Tentunya ke depan, tradisi mudik juga menjadi momen penting untuk transfer pengetahuan dan teknologi pertanian. Para perantau yang kembali ke desa halaman sering membawa inovasi yang dapat meningkatkan produktivitas pertanian. Inisiatif-inisiatif semacam ini menunjukkan bahwa pemudik dapat berperan sebagai agen perubahan dalam modernisasi pertanian.
Modal sosial yang dibawa oleh para pemudik seringkali diperkuat oleh aliran investasi dan dukungan dari diaspora Indonesia di luar negeri. Komunitas diaspora berperan penting dalam memasarkan produk pertanian Indonesia ke pasar internasional.
Misalnya, diaspora di Eropa aktif memperkenalkan produk-produk Indonesia, seperti kopi, teh, rempah-rempah, dan kakao, yang memiliki permintaan tinggi di pasar Eropa. Mereka juga berperan sebagai agen distribusi dan membuka peluang bisnis baru, sehingga memperkuat perekonomian Indonesia di kancah global.
====
Tugas yang Diberikan 1:
Menurut teks pilihan, produk Indonesia apa saja yang aktif diperkenalkan oleh diaspora di Eropa?
Tugas yang Diberikan 2:
Tentukan apakah setiap pernyataan berikut sesuai dengan teks pilihan. Jawab ya atau tidak, lalu kutip kata-kata dari teks yang menjadi dasarnya.
(a) Para perantau yang pulang ke desa sering membawa inovasi bagi pertanian.
(b) Diaspora di Eropa hanya berperan sebagai pembeli produk Indonesia.
(c) Modal sosial pemudik sering diperkuat oleh investasi dari diaspora Indonesia di luar negeri.
Tugas yang Diberikan 3:
Salin dengan tepat bagian teks pilihan yang dibuka dengan kata-kata berisi "Modal sosial yang" dan ditutup dengan "ke pasar internasional.".
====
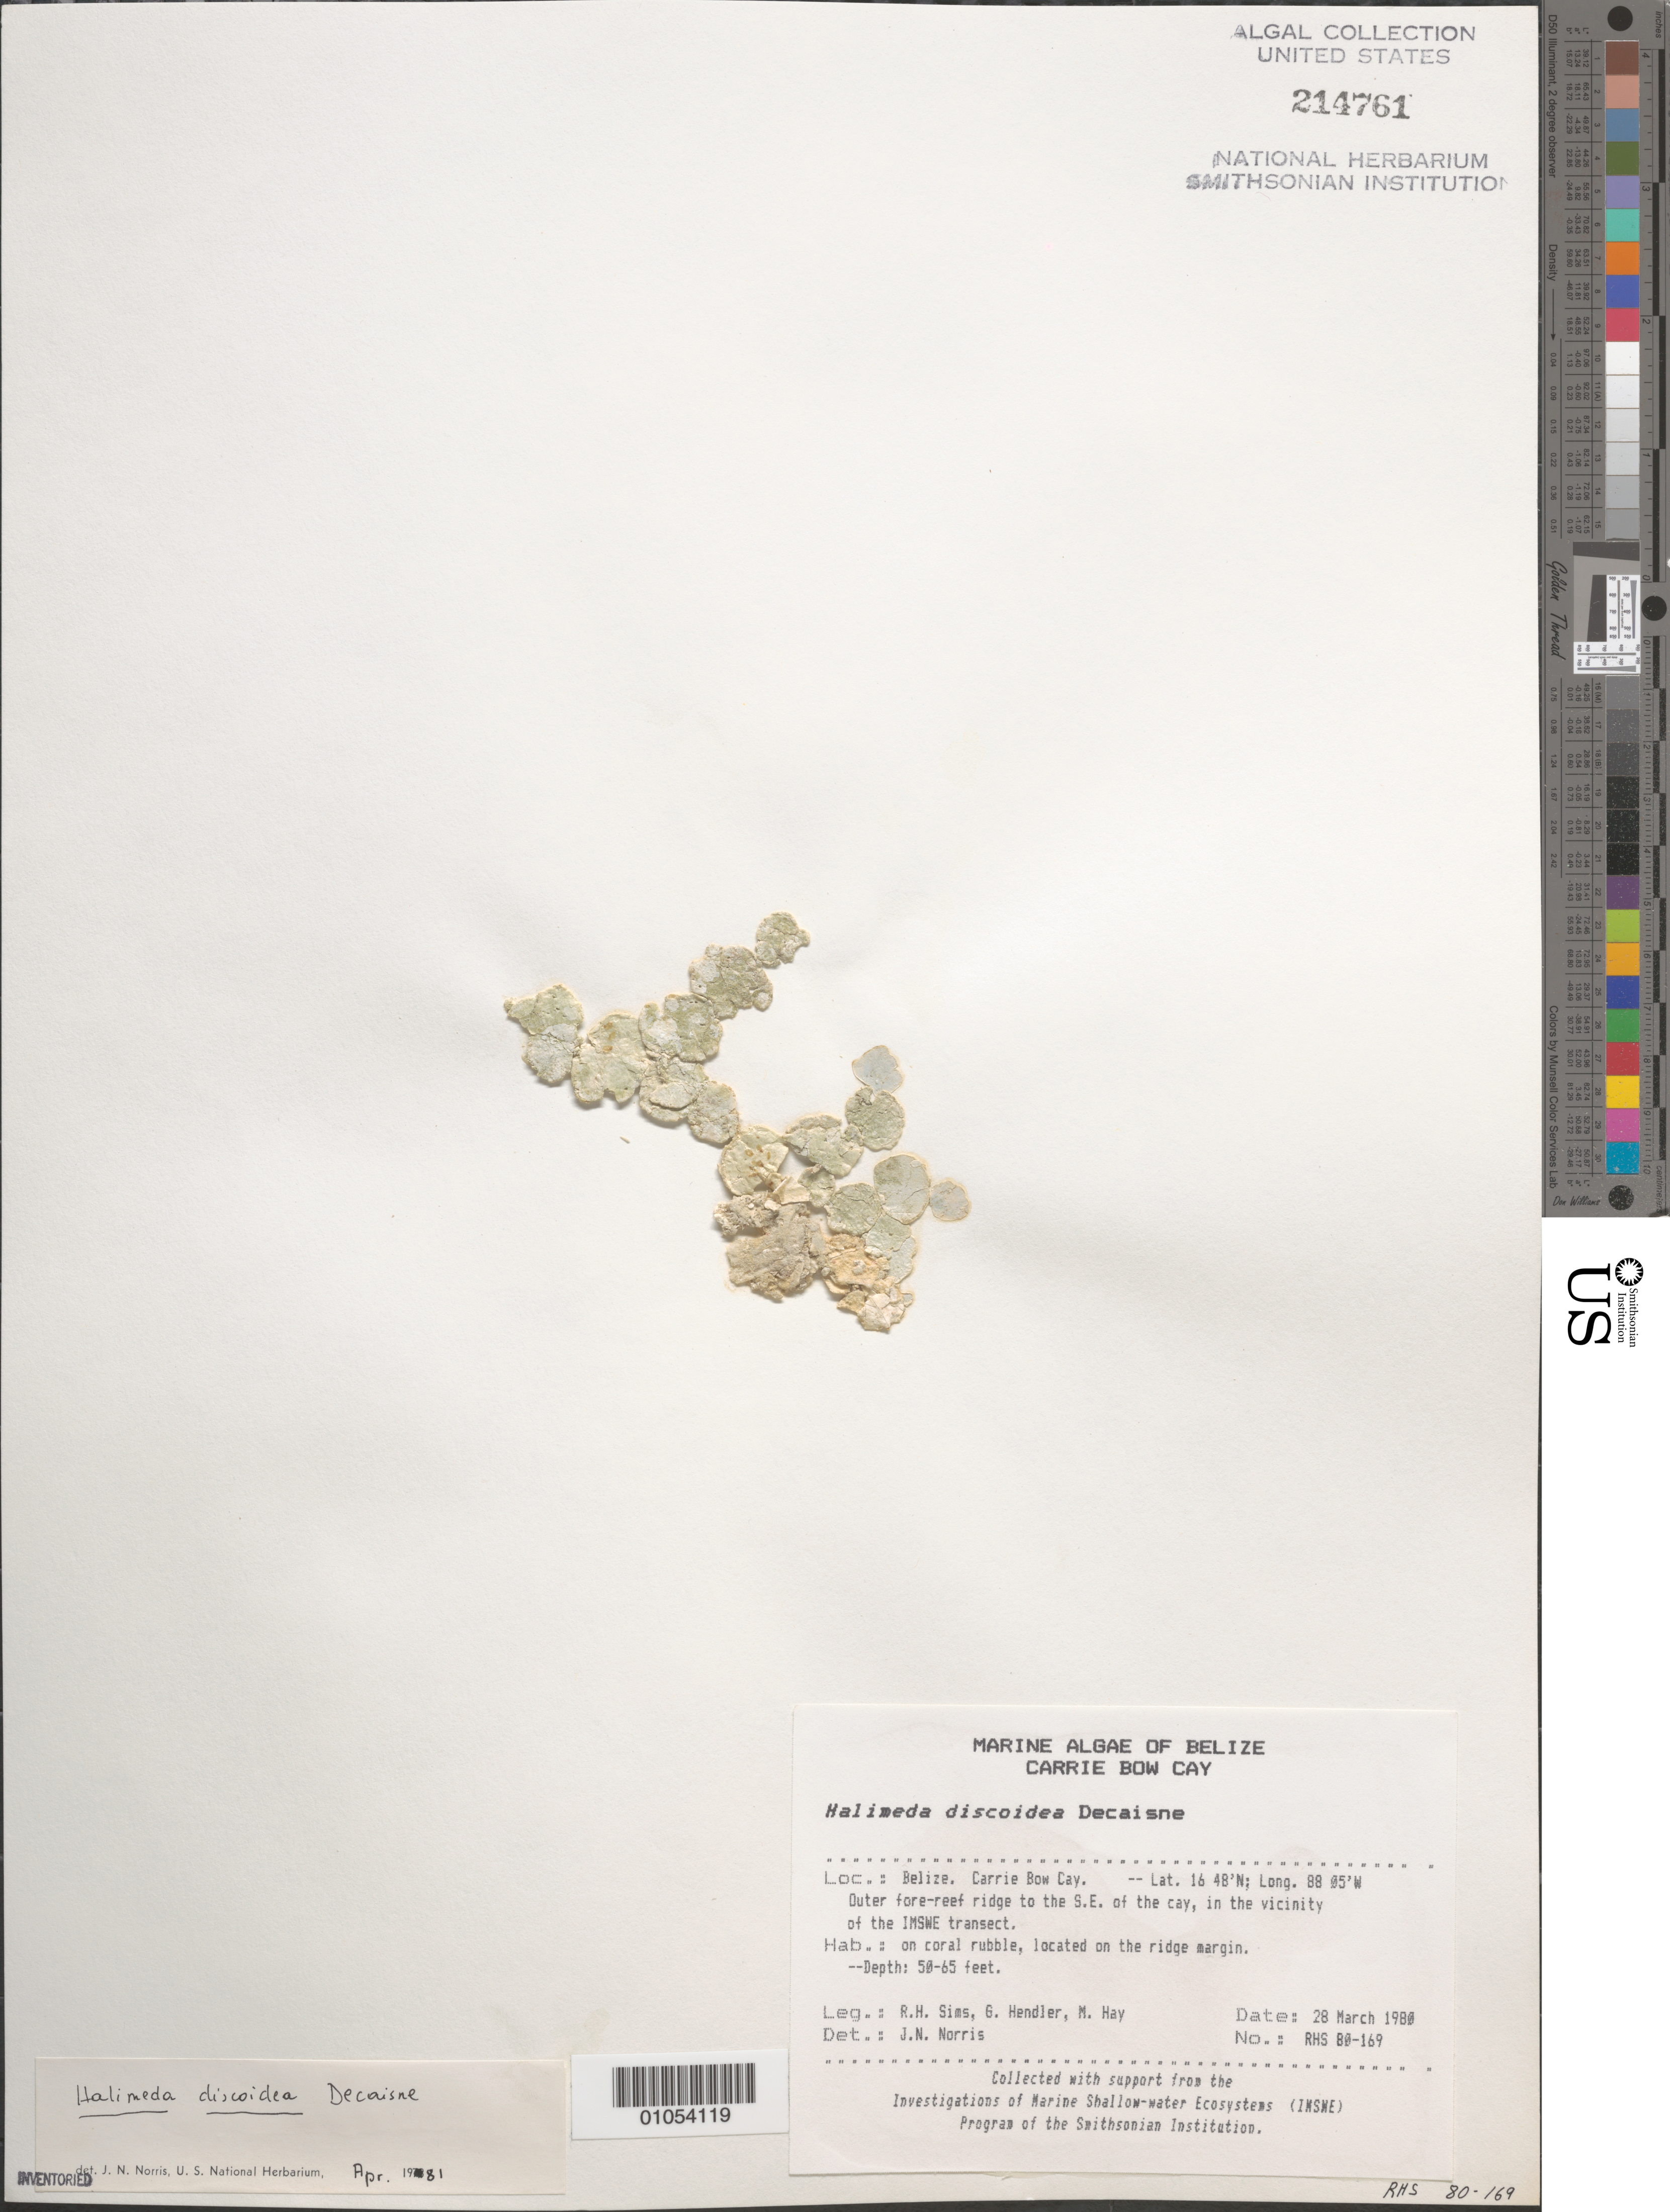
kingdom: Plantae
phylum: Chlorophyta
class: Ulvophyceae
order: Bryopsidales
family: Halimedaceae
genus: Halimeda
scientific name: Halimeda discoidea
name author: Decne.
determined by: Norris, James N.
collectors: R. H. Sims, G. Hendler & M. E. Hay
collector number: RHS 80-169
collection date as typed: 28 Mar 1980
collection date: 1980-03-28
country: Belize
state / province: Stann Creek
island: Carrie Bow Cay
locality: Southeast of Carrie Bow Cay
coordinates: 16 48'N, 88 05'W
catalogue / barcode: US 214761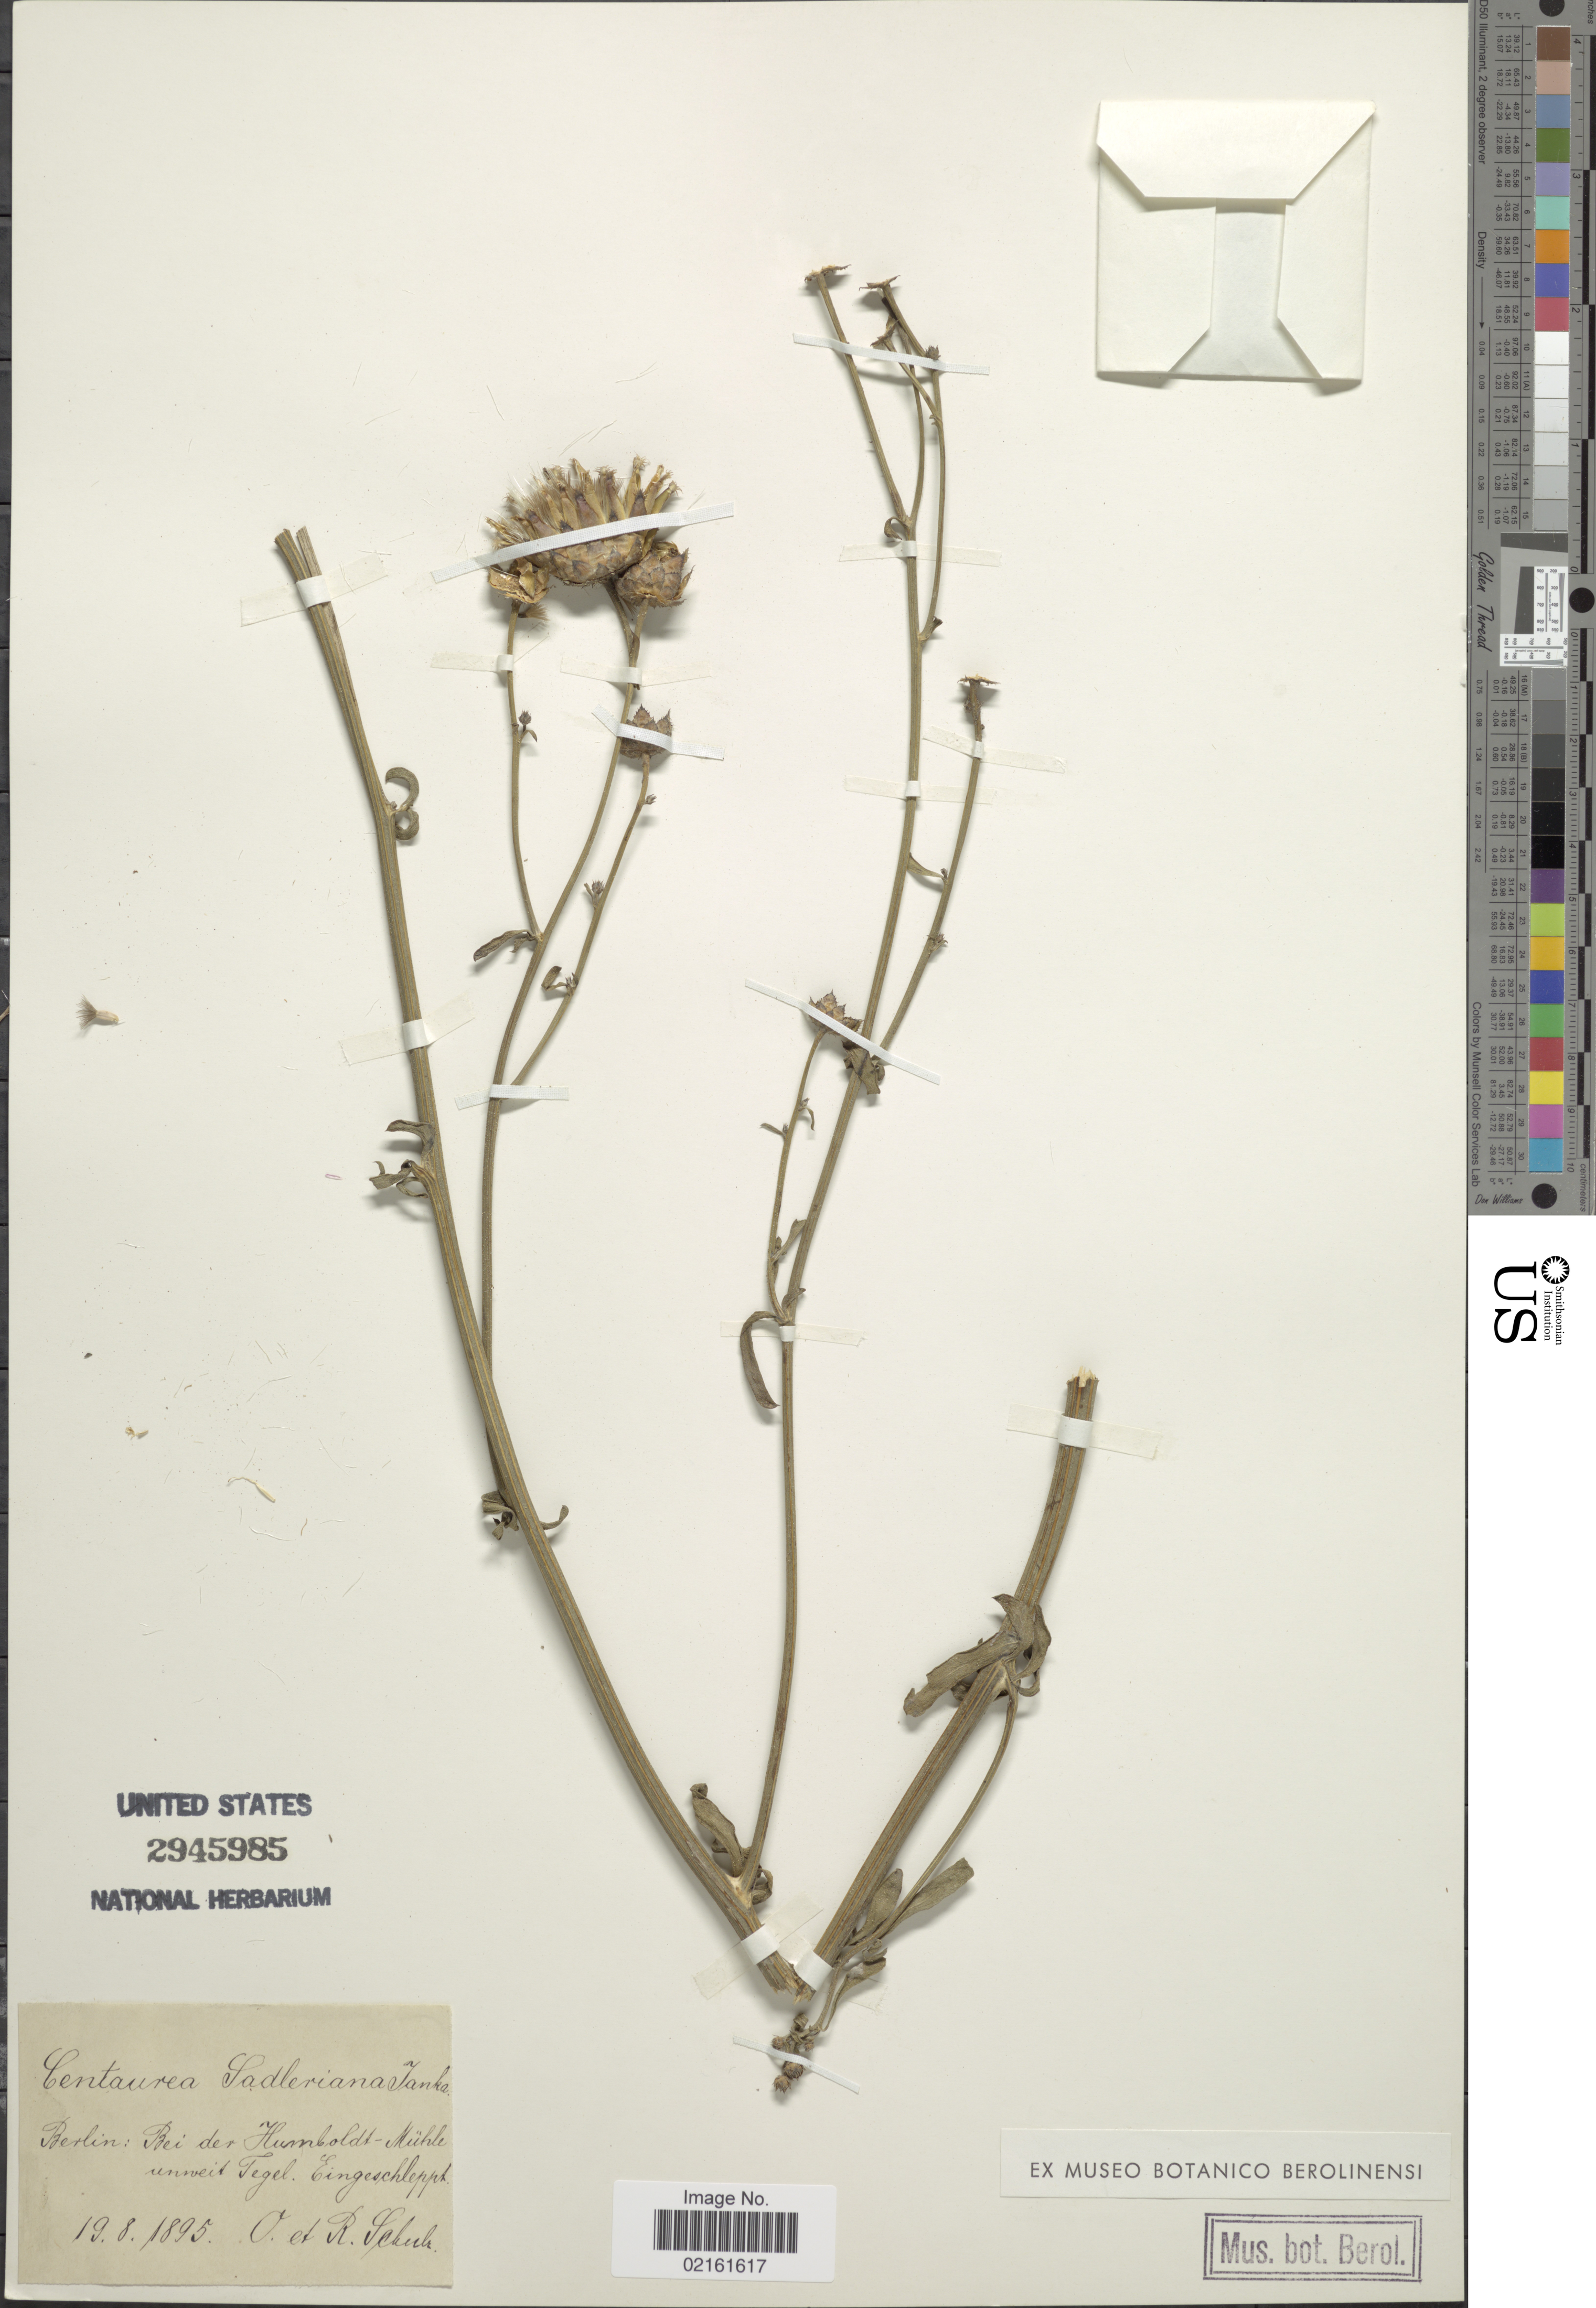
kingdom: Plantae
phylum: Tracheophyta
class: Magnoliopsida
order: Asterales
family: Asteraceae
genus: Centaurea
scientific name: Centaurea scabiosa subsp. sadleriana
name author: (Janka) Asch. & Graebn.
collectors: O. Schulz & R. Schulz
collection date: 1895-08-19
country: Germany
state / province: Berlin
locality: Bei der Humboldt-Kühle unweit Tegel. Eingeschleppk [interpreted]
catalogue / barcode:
====
Jawaban yang Benar 1:
Kopi, teh, rempah-rempah, dan kakao.

Jawaban yang Benar 2:
(a) Ya: "Para perantau yang kembali ke desa halaman sering membawa inovasi yang dapat meningkatkan produktivitas pertanian."
(b) Tidak: "Mereka juga berperan sebagai agen distribusi dan membuka peluang bisnis baru"
(c) Ya: "Modal sosial yang dibawa oleh para pemudik seringkali diperkuat oleh aliran investasi dan dukungan dari diaspora Indonesia di luar negeri."

Jawaban yang Benar 3:
Modal sosial yang dibawa oleh para pemudik seringkali diperkuat oleh aliran investasi dan dukungan dari diaspora Indonesia di luar negeri. Komunitas diaspora berperan penting dalam memasarkan produk pertanian Indonesia ke pasar internasional.